_COMPITI RICHIESTI_
1. Secondo la convinzione diffusa descritta nel brano sul dire di sì, a quali cose chi lavora in proprio dovrebbe dire di sì all'inizio? Elencale tutte.
2. Per favore, porta avanti il brano sul dire di sì, riprendendo subito dopo la sua ultima frase.
### BRANO RIPORTATO
C’è una convinzione diffusa fra chi lavora in proprio, e viene insegnata come se fosse buon senso: all’inizio bisogna dire sempre di sì. Alle richieste fuori tema, ai budget bassi, alle scadenze impossibili, ai lavori che non c’entrano niente con quello che vorresti fare. Poi, quando sarai più solido, potrai permetterti di scegliere.
È una regola che si autoconferma, perché rimanda a una condizione che non arriva.
Ma la cosa che mi interessa non è la fatica di chi dice sempre di sì. È l’effetto che quel sì produce in chi lo riceve, che è l’opposto di quello che ci si aspetta.
Un sì che arriva sempre non porta informazione. Se accetti qualunque cosa, il tuo consenso non dice niente sul lavoro: dice solo che eri disponibile. Chi ti ha davanti lo percepisce, magari senza saperlo formulare, e la conclusione che ne trae non è che sei generoso. È che sei intercambiabile.
Funziona come con le recensioni tutte a cinque stelle. Nessuno le crede.
Il no fa la cosa contraria. Nel momento in cui rifiuti qualcosa, tutto quello che accetti diventa una scelta, e quindi comincia a significare qualcosa. Il cliente che ti sente dire questo non lo faccio riceve un’informazione precisa su di te, e da quel momento il tuo sì vale di più. Non perché sei diventato più bravo nel frattempo, ma perché ha smesso di essere automatico.
######
### DATI IN INGRESSO
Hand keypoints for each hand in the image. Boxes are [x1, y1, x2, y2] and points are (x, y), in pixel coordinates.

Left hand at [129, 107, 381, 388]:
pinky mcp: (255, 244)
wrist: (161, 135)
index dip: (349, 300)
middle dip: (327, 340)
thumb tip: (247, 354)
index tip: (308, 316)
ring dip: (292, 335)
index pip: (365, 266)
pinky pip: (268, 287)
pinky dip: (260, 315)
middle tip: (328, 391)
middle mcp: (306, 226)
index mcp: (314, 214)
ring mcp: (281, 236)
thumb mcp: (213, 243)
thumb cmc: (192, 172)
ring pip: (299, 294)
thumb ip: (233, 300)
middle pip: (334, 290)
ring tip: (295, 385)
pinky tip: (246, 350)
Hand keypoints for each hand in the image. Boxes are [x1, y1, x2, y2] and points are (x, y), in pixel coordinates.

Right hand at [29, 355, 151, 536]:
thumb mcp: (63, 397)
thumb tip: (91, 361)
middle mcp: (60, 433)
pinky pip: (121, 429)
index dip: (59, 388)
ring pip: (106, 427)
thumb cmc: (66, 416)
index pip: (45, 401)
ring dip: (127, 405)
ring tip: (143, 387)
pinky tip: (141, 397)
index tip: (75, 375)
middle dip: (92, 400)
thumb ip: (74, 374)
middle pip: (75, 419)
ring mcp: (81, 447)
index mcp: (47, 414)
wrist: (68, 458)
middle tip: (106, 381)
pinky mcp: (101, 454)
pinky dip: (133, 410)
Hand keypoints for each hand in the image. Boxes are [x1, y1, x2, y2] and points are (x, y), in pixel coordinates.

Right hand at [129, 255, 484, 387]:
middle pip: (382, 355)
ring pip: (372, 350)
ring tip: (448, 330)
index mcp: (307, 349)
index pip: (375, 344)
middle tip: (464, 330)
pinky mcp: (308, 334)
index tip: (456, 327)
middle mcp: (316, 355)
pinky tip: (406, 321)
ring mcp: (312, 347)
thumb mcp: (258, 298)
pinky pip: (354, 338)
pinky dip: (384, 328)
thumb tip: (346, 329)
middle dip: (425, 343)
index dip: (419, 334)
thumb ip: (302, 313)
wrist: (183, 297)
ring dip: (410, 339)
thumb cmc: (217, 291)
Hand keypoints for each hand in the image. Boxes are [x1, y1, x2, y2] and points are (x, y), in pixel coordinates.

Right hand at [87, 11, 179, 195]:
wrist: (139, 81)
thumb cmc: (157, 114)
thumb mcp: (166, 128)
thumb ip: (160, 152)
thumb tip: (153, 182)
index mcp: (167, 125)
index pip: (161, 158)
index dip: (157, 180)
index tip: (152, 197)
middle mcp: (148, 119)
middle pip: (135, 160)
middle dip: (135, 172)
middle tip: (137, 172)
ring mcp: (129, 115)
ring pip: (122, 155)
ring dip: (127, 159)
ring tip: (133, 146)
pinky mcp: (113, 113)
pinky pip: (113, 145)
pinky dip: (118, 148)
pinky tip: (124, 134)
######
_SOLUZIONI DELLE ATTIVITÀ_
1.
- Le richieste fuori tema
- I budget bassi
- Le scadenze impossibili
- I lavori che non c'entrano niente con quello che vorresti fare

2.
Ho notato una cosa nelle trattative andate meglio. Quasi tutte contengono un momento in cui ho detto che una parte della richiesta non l’avrei fatta. Non come tattica, e non serve nemmeno che sia una parte importante. Quel passaggio cambia la posizione dei due che parlano: da qualcuno che spera di essere scelto a qualcuno che sta valutando insieme se ha senso.
Il paradosso è che la seconda posizione vende molto di più della prima. E non si può simulare, perché per stare lì bisogna essere davvero disposti a perdere il lavoro.
Va detto anche il rovescio, altrimenti diventa una posa. Il no ha valore solo se costa. Rifiutare cose che non ti avrebbero comunque scelto non è selezione, è consolazione. Il no che conta è quello su una richiesta vera, con soldi veri, che avresti potuto accettare senza che nessuno ti dicesse niente.
E deve essere un no su una cosa sola, non un no generico. Non lavoro con chi non ha ancora deciso cosa vuole è una posizione. Non lavoro con chi non è serio è solo un modo elegante per non dire niente.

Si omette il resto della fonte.